How to implement "dependent constants" in a module

So from what I learned in Julia so far, constants make everything faster. So if I have a script that calculates a value that is dependent on the input of the script but then stays constant throughout the script (e.g. a Diffusion coefficient dependent on the chemical species I want to run the script for), I could implement something like this:

fizz = 4 #dependent on input, the "constant" for the rest of the script has another value

function foo(bar)
  return bar*3
end

const buzz = foo(fizz)

#do all calculations with a constant value of buzz

Now I want to implement this to in a module, but it’s not clear to me how to do it. Does anybody have some suggestions or examples?
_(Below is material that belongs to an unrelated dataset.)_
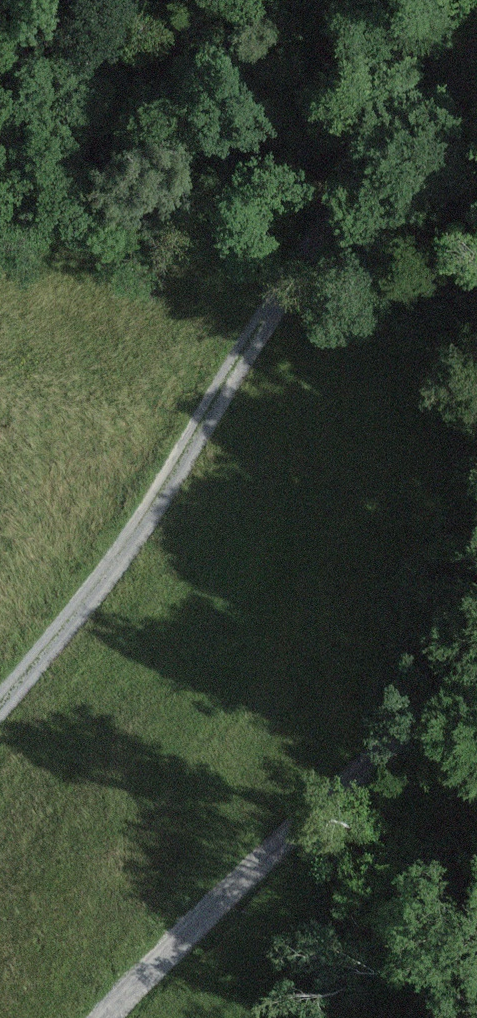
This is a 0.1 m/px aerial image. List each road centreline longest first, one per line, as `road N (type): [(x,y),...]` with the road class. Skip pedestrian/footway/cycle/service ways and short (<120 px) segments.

The requirement for constants associated to performance is if they are used as global variables. If you pass the values as parameters to functions that is not needed.
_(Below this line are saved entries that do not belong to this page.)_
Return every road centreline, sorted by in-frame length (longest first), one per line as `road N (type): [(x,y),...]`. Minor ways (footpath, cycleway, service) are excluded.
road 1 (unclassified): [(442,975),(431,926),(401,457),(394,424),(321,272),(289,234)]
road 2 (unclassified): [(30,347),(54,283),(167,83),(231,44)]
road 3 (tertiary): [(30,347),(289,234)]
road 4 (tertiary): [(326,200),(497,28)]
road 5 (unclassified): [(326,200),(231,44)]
Thus, if the calculations are performed in a function that receive as parameter the diffusion coefficient, you don’t need it to be declared constant.

(You can do something like you are asking, but it is not a common pattern).

2 Likes

Thank you for your quick reply, I understand but I think I still need to achieve it. Maybe my example was too minimal however. I try to explain it better:

Actually I have an algorithm implementing an inverse advection problem using Zygote. So I actually define something like


species = "ethanol"
v = 1.                      #velocity
n = 100                   #number of discretization points

function build_band_matrix(v,n,species)
    D = calculate_diffusion_coefficient(species)
    VB, DB = build_matrices(n) #discretization matrices for convection&diffusion
    band_matrix = v.*VB+D.*DB
    return band_matrix
end

In order to then use this band matrix together with the parameters to fit, I had to define

const ode_system_matrix = build_band_matrix(v,n,species)

#define and solve inverse problem with zygote

since Zygote does not work with mutables like my matrix building function. Now I would like to implement this kind of pipeline/sequence in a module.

Well, you can do that in a module, although I am not sure if that is really what you want:

julia> module M
         x = 2
         f(x) = 3*x
         const y = f(x)
       end

julia> using .M

julia> M.y
6


Yes I want to do something like this, but then also to be able to do something like redefining

M.x = 3

to retrieve M.y = 9 as a new constant for the rest of the functions implemented in M.
In other words I want the module to be able to calculations for different values of x (e.g read in from a file) but for the rest of the functions to work, M.y = f(M.x) has to be a constant. (Hence the borderline nonsensical title “dependent constants”.)

Maybe I’m also doing something fundamentally wrong.

I think the standard way is to define the build_band_matrix function in the module and let this command to be run by the user outside it, and then call the functions that use ode_system_matrix.

You might want to use a Struct as a container for those variables and pass it to your module functions.

struct S
    x 
    y 
    function S(x)
        y = 3*x
        new(x,y)
    end
end
function foo(myvar1,myvar2,stru)
    a = myvar2*stru.x 
    b = myvar1*stru.y
    return (a,b)
end

Unfortunately this isn’t possible. A constant needs to be, well, constant. Moreover, a constant is just a value–it doesn’t represent some kind of implicit computation that happens every time the inputs to some function change.

It seems like what you really want is the ability to take some function f(x, y) where y is given by build_band_matrix and then pass it to something like Zygote which only works if your function looks like g(x) with y fixed, right?

If that’s what you want, then you don’t need a constant or a global variable at all. Instead, you need a closure:

function main()
  y = build_band_matrix(species, v, n)
  func_to_differentiate = x -> f(x, y)  # you can also write `func_to_differentiate(x) = f(x, y)`
  do_zygote_stuff(func_to_differentiate)
end

You can write this more compactly as:

function main()
  do_zygote_stuff(x -> f(x, build_band_matrix(species, v, n)))
end
1 Like

Thank you @rdeits that was exactly what I was looking for.